TWT is exploiting the semantic framework developed from the BaaS Information model to establish a so-called Smart Data Hub, a generic interface for individualised user queries to various data sources that will eventually connect enterprise applications with underlying data management systems. This has already been applied in a couple of customer projects plus there are a further two research projects to continue development of these software solutions. Customers have indicated that they like the natural language search to find the required information.

The University of Rostock, whose focus in BaaS was security protocols of building automation, like thread modelling in the commissioning phase of building automation systems and the relevant specific semantics, has published a survey on information modelling and ontologies in building automation in collaboration with Kieback & Peter in which all existing semantic definitions of building automation devices and data have been investigated. Furthermore, its CoAP (Constrained Application Protocol) stack for IoT has been extended to ‘jCoAP’, part of BaaS technologies, and is available as open source. . This pre-BaaS software was used and extended in and through the BaaS project and URO has integrated BaaS technologies in an IoT laboratory that combines both building automation and medical systems in one place to exploit the cross-domain features of BaaS-technologies. BaaS knowledge feeds into the teaching on IoT and related subjects and has a strong impact on the research domain, with new research projects being generated and a PhD and Master thesis being completed within the project period.

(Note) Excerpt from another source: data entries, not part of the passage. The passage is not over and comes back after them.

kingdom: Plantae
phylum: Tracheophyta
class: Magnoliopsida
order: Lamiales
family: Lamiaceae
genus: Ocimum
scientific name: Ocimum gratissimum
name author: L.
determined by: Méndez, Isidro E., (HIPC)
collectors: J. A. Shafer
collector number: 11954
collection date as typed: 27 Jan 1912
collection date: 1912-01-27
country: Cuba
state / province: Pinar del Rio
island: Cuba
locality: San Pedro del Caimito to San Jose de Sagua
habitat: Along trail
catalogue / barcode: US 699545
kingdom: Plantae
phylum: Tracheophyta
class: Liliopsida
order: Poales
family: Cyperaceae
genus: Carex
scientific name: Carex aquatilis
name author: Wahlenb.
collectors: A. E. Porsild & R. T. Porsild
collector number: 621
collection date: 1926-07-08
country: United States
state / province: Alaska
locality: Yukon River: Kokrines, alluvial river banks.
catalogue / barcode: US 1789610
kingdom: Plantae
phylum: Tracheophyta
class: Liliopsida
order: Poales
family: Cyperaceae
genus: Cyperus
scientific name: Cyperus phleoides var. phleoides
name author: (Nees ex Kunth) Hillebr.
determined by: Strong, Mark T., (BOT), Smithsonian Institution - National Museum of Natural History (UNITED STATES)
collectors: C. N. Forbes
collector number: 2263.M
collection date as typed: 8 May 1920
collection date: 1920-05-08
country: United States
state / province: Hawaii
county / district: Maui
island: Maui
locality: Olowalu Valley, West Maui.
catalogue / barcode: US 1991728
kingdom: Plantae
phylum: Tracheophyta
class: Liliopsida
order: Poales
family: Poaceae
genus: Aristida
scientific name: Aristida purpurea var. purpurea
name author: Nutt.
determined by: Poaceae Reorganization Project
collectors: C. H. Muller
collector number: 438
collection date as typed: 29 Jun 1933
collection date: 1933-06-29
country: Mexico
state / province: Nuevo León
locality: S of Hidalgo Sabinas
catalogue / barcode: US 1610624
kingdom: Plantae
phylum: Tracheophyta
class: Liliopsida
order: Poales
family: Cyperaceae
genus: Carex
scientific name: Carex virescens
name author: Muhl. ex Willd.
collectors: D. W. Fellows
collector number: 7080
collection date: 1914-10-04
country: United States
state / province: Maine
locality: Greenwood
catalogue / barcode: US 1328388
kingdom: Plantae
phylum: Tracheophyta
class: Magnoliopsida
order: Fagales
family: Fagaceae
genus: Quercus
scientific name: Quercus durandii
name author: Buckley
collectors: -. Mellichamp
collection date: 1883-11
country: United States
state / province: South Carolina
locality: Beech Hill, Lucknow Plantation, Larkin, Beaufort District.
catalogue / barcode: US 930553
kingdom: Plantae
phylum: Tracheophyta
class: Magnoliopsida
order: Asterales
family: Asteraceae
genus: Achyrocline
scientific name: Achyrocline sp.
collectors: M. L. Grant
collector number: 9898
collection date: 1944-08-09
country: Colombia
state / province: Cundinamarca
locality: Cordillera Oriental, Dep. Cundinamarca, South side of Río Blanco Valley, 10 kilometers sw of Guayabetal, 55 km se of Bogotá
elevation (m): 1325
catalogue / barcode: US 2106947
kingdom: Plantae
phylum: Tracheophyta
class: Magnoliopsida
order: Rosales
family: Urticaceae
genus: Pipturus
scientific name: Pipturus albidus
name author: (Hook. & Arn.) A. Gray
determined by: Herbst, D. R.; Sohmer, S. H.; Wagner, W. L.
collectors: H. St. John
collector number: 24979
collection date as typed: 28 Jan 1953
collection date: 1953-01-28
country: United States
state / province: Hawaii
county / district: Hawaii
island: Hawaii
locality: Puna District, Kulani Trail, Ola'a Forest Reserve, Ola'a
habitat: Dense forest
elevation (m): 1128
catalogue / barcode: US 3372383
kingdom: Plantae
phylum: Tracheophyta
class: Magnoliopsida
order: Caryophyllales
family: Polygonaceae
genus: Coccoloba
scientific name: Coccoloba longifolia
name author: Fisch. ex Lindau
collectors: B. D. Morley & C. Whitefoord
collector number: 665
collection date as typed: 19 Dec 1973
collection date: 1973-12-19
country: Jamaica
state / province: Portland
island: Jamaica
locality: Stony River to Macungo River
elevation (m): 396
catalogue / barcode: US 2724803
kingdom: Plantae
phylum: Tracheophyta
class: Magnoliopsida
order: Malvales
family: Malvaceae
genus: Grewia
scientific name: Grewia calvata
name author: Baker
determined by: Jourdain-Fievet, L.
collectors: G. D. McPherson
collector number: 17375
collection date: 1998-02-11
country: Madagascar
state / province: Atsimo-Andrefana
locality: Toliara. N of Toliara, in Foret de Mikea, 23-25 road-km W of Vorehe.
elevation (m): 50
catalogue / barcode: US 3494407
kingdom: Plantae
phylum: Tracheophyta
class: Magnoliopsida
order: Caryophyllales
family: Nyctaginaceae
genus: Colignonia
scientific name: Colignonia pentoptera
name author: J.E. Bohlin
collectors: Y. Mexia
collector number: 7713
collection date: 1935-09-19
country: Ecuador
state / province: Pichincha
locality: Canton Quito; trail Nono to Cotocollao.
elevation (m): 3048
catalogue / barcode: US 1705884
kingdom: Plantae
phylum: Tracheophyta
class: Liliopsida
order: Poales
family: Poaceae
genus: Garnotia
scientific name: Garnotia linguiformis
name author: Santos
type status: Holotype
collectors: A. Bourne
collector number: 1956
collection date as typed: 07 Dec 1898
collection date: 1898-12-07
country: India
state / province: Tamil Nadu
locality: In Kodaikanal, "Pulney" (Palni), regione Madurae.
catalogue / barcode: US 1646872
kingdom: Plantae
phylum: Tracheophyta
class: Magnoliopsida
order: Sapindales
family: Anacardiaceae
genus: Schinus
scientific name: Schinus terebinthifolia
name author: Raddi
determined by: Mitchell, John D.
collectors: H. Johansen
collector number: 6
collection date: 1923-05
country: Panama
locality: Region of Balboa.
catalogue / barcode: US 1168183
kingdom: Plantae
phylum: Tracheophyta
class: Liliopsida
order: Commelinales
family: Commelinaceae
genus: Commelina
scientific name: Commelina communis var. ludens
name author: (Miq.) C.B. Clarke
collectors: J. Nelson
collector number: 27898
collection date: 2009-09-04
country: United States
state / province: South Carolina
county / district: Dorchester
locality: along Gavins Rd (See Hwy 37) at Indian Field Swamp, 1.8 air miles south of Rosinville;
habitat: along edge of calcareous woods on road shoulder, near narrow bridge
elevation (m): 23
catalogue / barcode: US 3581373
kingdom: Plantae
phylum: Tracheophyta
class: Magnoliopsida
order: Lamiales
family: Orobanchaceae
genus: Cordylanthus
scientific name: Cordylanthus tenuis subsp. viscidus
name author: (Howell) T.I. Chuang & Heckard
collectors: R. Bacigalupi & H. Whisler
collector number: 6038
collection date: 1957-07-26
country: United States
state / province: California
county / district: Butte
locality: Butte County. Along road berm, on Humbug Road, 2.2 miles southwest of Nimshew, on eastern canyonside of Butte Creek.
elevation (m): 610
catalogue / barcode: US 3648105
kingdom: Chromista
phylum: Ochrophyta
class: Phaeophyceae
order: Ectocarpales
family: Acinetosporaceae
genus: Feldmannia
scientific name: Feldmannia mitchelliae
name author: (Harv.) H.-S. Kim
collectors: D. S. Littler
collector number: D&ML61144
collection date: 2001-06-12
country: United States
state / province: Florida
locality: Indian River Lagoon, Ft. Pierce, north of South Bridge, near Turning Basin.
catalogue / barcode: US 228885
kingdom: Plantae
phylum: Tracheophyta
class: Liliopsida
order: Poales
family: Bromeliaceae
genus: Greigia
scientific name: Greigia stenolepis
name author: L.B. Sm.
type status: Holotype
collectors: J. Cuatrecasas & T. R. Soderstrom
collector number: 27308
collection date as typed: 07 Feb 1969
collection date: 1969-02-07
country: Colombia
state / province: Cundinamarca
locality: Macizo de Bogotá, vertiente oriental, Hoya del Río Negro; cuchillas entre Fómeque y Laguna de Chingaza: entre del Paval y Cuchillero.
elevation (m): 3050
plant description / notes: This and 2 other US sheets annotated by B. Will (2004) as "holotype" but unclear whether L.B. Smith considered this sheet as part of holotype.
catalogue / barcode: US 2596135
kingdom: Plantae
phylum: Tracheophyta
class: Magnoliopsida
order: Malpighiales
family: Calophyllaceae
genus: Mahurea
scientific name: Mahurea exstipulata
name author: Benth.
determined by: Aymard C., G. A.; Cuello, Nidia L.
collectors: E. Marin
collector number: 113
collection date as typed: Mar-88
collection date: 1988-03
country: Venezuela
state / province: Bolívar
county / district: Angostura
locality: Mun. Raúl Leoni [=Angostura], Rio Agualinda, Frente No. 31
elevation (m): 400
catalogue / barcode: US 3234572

Some significant (academic) BaaS follow-up is also anticipated at Istanbul Technical University (ITU): nine graduation projects were completed and seven MSc theses written and based on project activities. ITU is currently awaiting the evaluation of a project proposal that targets system design and implementation of a secure IoT network and has been organising special IoT sessions for two years at ELECO, the International Conference on Electrical and Electronics Engineering.

While more time is still required for some of the exploitation opportunities of BaaS technologies to mature, the examples above reveal that this potential is already being utilised and that more prospects of doing so are in the pipeline.